Pensieri e sensazioni alla fine dell'edizione 2018 della manifestazione torinese dedicata al cibo

Salone del Gusto, un passo indietro

Alla fine del Salone del Gusto di quest'anno ho avuto una brutta sensazione e la voglio esternare perché fin dal suo sorgere ho amato questa manifestazione. È un fiore all’occhiello del nostro Piemonte.
Quanto era stata più bella l’edizione del 2016 quando la kermesse era itinerante per la città, forse più caotica ma senz’altro più coinvolgente. Essere tornati al chiuso, nel freddo e inospitale Lingotto (nemmeno uno straccio di moquette per terra) è stato un passo indietro. Certamente brutto.
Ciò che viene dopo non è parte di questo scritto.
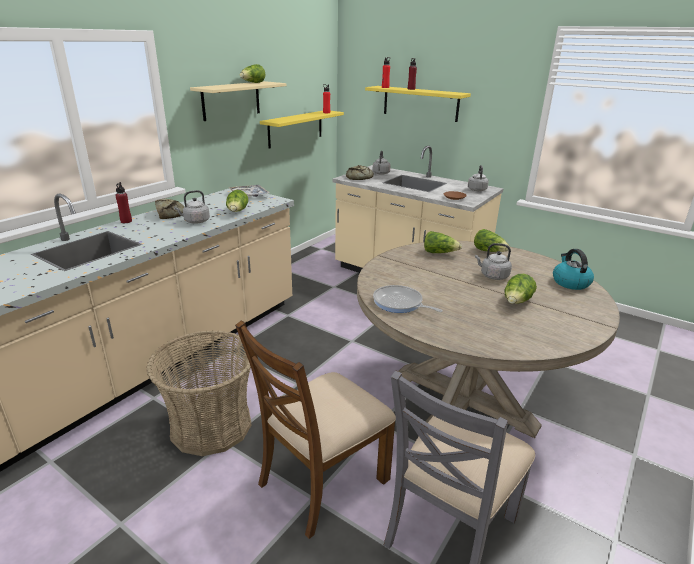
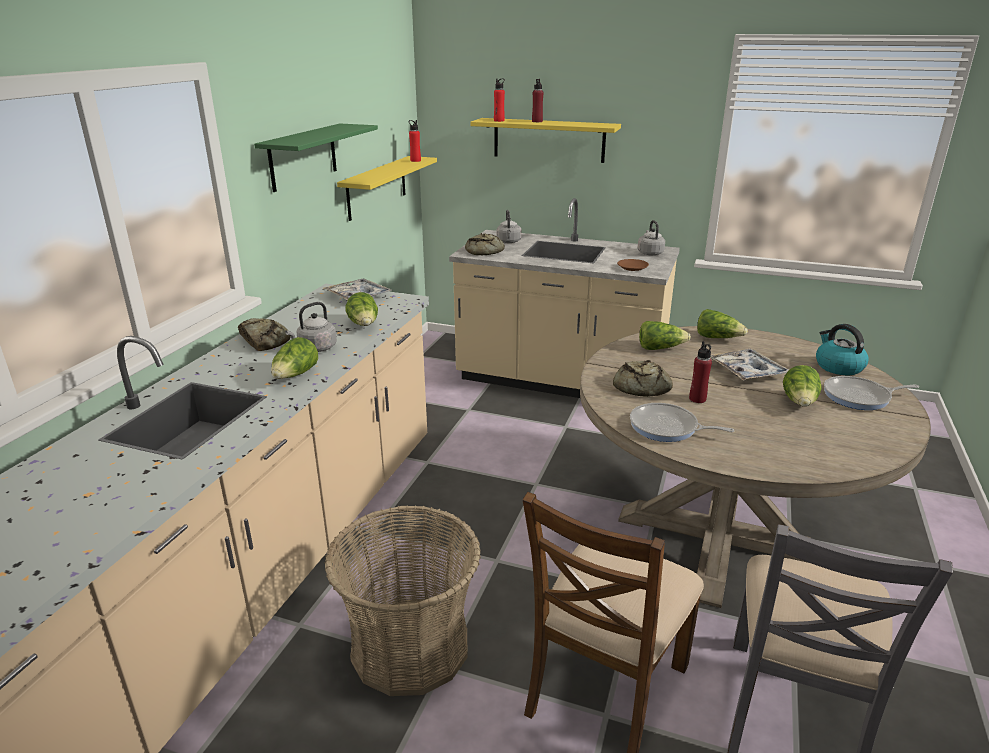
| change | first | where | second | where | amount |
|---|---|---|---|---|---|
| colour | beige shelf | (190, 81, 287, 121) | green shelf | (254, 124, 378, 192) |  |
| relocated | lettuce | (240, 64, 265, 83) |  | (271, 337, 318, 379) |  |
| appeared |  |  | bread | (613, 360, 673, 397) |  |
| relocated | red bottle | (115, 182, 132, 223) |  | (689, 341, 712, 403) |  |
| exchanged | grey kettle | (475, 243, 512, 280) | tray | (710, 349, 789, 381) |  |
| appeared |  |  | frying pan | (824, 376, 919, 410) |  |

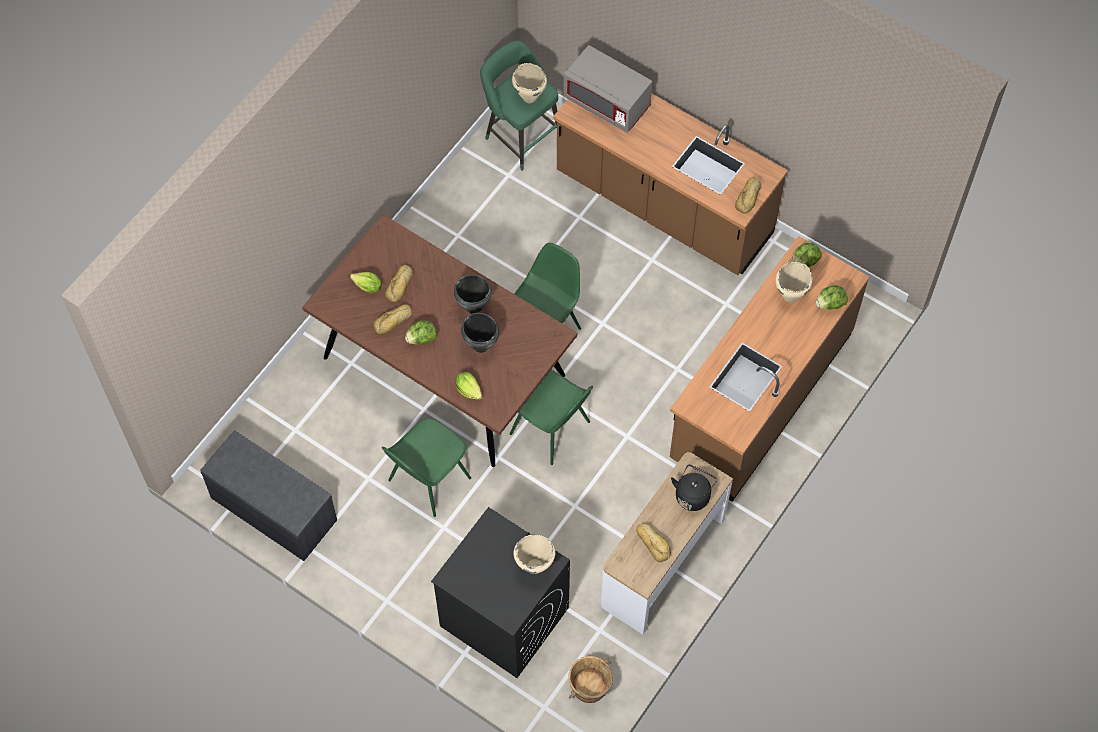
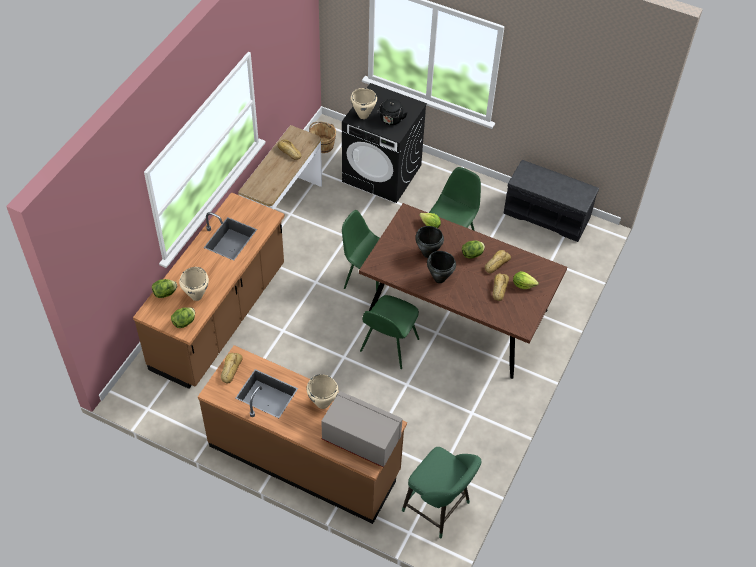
| change | first | where | second | where | amount |
|---|---|---|---|---|---|
| relocated | beige cooking pot | (512, 63, 547, 103) |  | (307, 374, 339, 409) |  |
| relocated | black kettle | (671, 465, 717, 511) |  | (377, 99, 408, 125) |  |

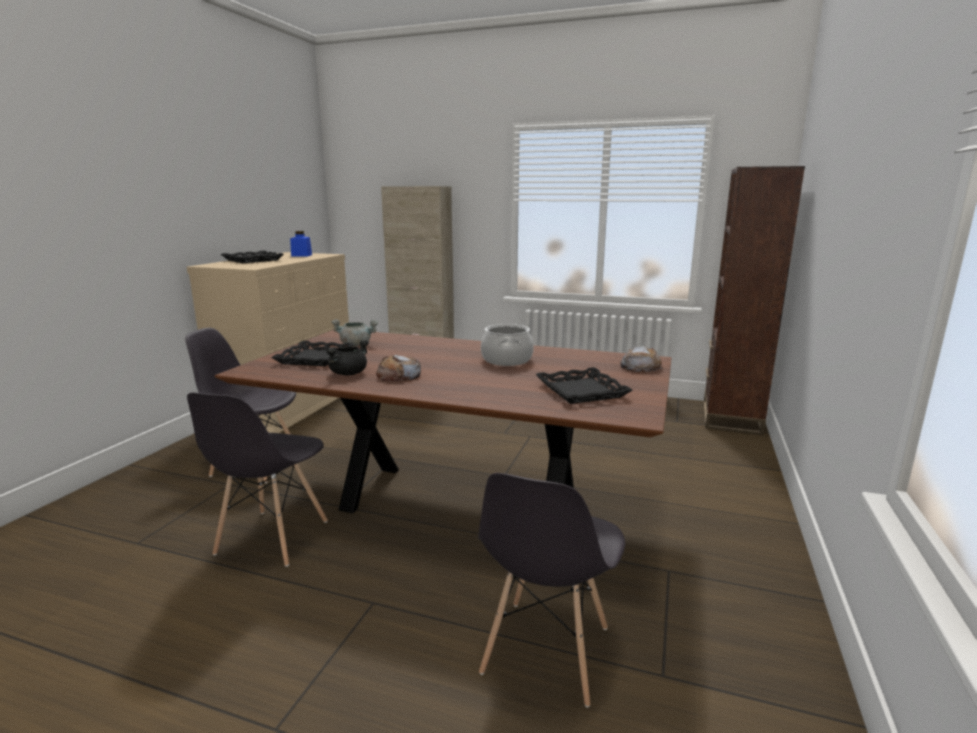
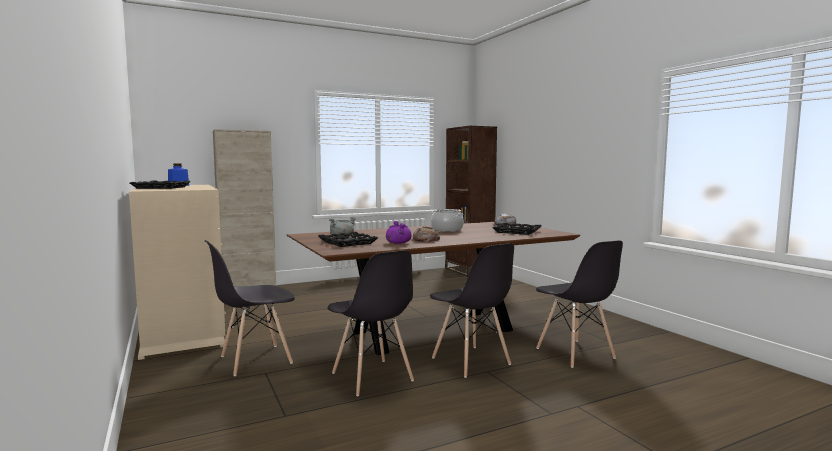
| change | first | where | second | where | amount |
|---|---|---|---|---|---|
| colour | black cooking pot | (326, 340, 369, 375) | purple cooking pot | (386, 221, 412, 244) |  |
| appeared |  |  | grey chair | (430, 243, 514, 378) |  |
È stata una scelta obbligata, mi aveva detto mesi fa il patron della manifestazione, Carlin Petrini. Dopo la tragedia di piazza San Carlo del 3 giugno 2017, è diventato tutto più difficile, quasi impossibile organizzare eventi all’aperto a Torino. Ma, al di là della location, anche nei contenuti il Salone del Gusto dovrebbe tornare agli albori.
Visitando gli stand, nelle prime edizioni, incontravi solo prodotti di nicchia, presidi Slow Food, rarità che non avresti trovato altrove. Adesso appare prevalentemente una carrellata di stand, qualche eccellenza certo è presente, ma la connotazione è più quella di una fiera commerciale come tante altre. Che peccato.

Ma sono fiducioso. Conoscendolo bene, so che anche Carlin Petrini non è soddisfatto. Lo ha fatto capire nella conferenza stampa finale annunciando grandi novità per il prossimo appuntamento del 2020. La strada inoltre è già tracciata. Basta copiare da Terra Madre, la manifestazione sorella del Salone del Gusto. Lí la si respira davvero aria fresca, un mondo nuovo, un modo possibile di celebrare il cibo e la sua cultura.

Occorre tornare per le strade, fra la gente. Il cibo è comunità e comunione. Ce l’ha insegnato proprio Carlin Petrini.